What to work on:
Reproduce all of the records word for word, omitting the pictures.

Page-level text extractions:
###
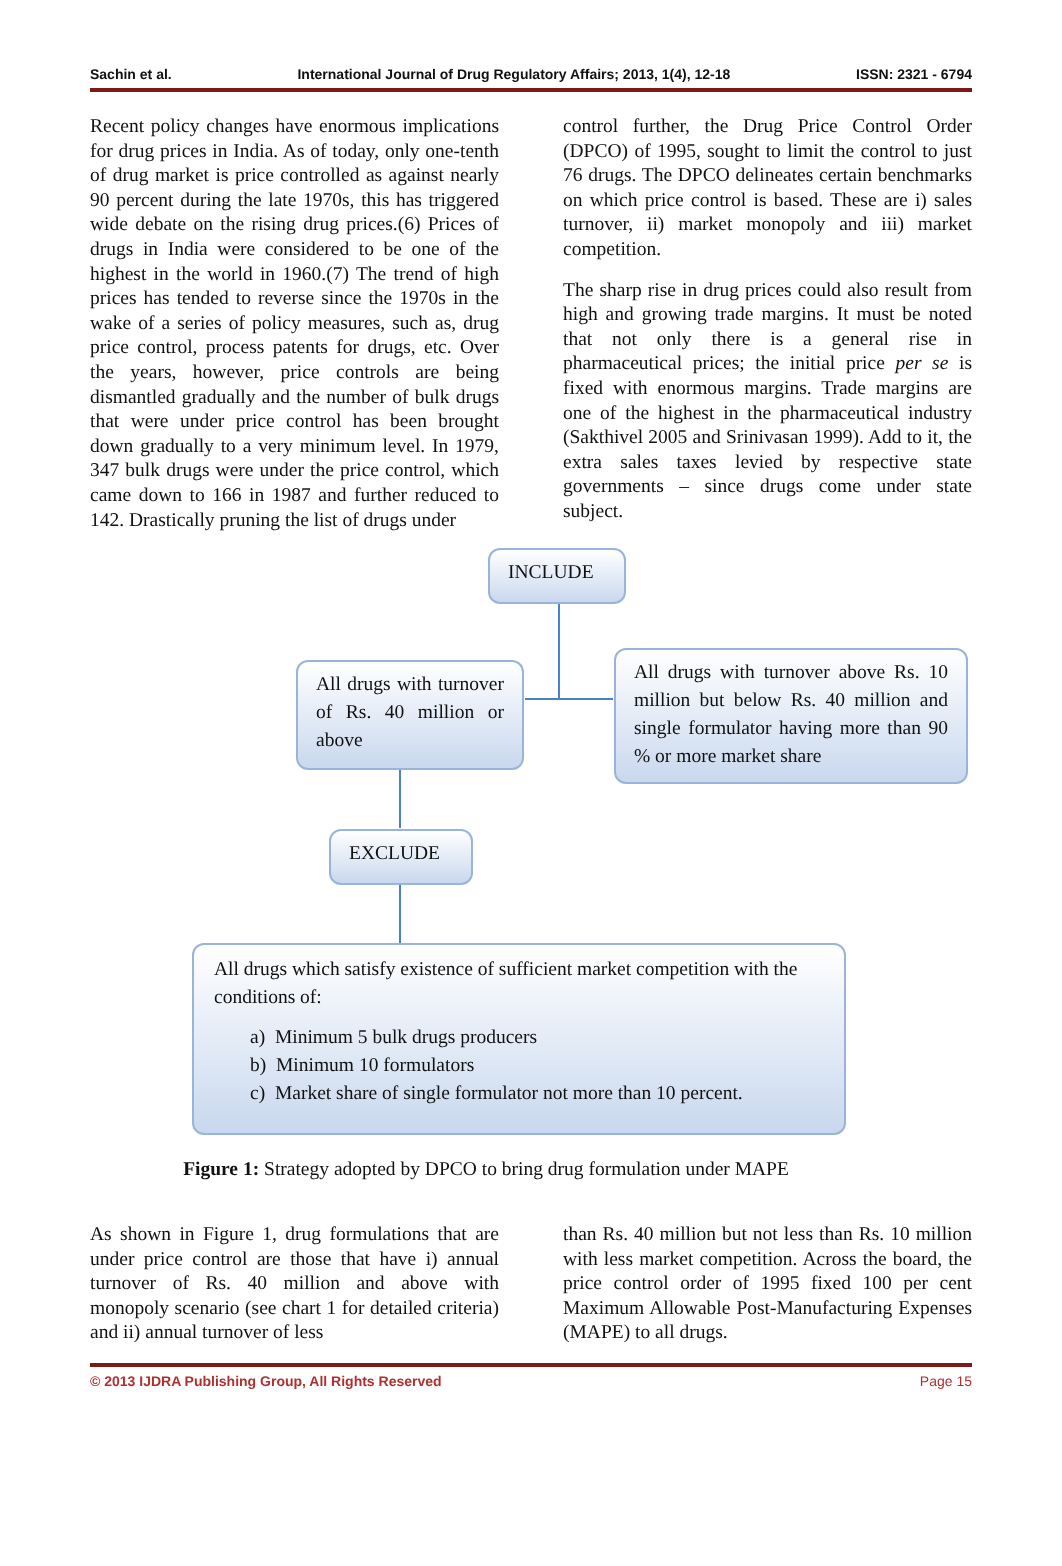Sachin et al. International Journal of Drug Regulatory Affairs; 2013, 1(4), 12-18 ISSN: 2321 - 6794
Recent policy changes have enormous implications for drug prices in India. As of today, only one-tenth of drug market is price controlled as against nearly 90 percent during the late 1970s, this has triggered wide debate on the rising drug prices.(6) Prices of drugs in India were considered to be one of the highest in the world in 1960.(7) The trend of high prices has tended to reverse since the 1970s in the wake of a series of policy measures, such as, drug price control, process patents for drugs, etc. Over the years, however, price controls are being dismantled gradually and the number of bulk drugs that were under price control has been brought down gradually to a very minimum level. In 1979, 347 bulk drugs were under the price control, which came down to 166 in 1987 and further reduced to 142. Drastically pruning the list of drugs under
control further, the Drug Price Control Order (DPCO) of 1995, sought to limit the control to just 76 drugs. The DPCO delineates certain benchmarks on which price control is based. These are i) sales turnover, ii) market monopoly and iii) market competition.
The sharp rise in drug prices could also result from high and growing trade margins. It must be noted that not only there is a general rise in pharmaceutical prices; the initial price per se is fixed with enormous margins. Trade margins are one of the highest in the pharmaceutical industry (Sakthivel 2005 and Srinivasan 1999). Add to it, the extra sales taxes levied by respective state governments – since drugs come under state subject.
INCLUDE
All drugs with turnover of Rs. 40 million or above
All drugs with turnover above Rs. 10 million but below Rs. 40 million and single formulator having more than 90 % or more market share
EXCLUDE
All drugs which satisfy existence of sufficient market competition with the conditions of:
a) Minimum 5 bulk drugs producers
b) Minimum 10 formulators
c) Market share of single formulator not more than 10 percent.
Figure 1: Strategy adopted by DPCO to bring drug formulation under MAPE
As shown in Figure 1, drug formulations that are under price control are those that have i) annual turnover of Rs. 40 million and above with monopoly scenario (see chart 1 for detailed criteria) and ii) annual turnover of less
than Rs. 40 million but not less than Rs. 10 million with less market competition. Across the board, the price control order of 1995 fixed 100 per cent Maximum Allowable Post-Manufacturing Expenses (MAPE) to all drugs.
© 2013 IJDRA Publishing Group, All Rights Reserved Page 15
###
Task answer:
Sachin et al. International Journal of Drug Regulatory Affairs; 2013, 1(4), 12-18 ISSN: 2321 - 6794
Recent policy changes have enormous implications for drug prices in India. As of today, only one-tenth of drug market is price controlled as against nearly 90 percent during the late 1970s, this has triggered wide debate on the rising drug prices.(6) Prices of drugs in India were considered to be one of the highest in the world in 1960.(7) The trend of high prices has tended to reverse since the 1970s in the wake of a series of policy measures, such as, drug price control, process patents for drugs, etc. Over the years, however, price controls are being dismantled gradually and the number of bulk drugs that were under price control has been brought down gradually to a very minimum level. In 1979, 347 bulk drugs were under the price control, which came down to 166 in 1987 and further reduced to 142. Drastically pruning the list of drugs under
control further, the Drug Price Control Order (DPCO) of 1995, sought to limit the control to just 76 drugs. The DPCO delineates certain benchmarks on which price control is based. These are i) sales turnover, ii) market monopoly and iii) market competition.
The sharp rise in drug prices could also result from high and growing trade margins. It must be noted that not only there is a general rise in pharmaceutical prices; the initial price per se is fixed with enormous margins. Trade margins are one of the highest in the pharmaceutical industry (Sakthivel 2005 and Srinivasan 1999). Add to it, the extra sales taxes levied by respective state governments – since drugs come under state subject.
INCLUDE
All drugs with turnover of Rs. 40 million or above
All drugs with turnover above Rs. 10 million but below Rs. 40 million and single formulator having more than 90 % or more market share
EXCLUDE
All drugs which satisfy existence of sufficient market competition with the conditions of:
a) Minimum 5 bulk drugs producers
b) Minimum 10 formulators
c) Market share of single formulator not more than 10 percent.
Figure 1: Strategy adopted by DPCO to bring drug formulation under MAPE
As shown in Figure 1, drug formulations that are under price control are those that have i) annual turnover of Rs. 40 million and above with monopoly scenario (see chart 1 for detailed criteria) and ii) annual turnover of less
than Rs. 40 million but not less than Rs. 10 million with less market competition. Across the board, the price control order of 1995 fixed 100 per cent Maximum Allowable Post-Manufacturing Expenses (MAPE) to all drugs.
© 2013 IJDRA Publishing Group, All Rights Reserved Page 15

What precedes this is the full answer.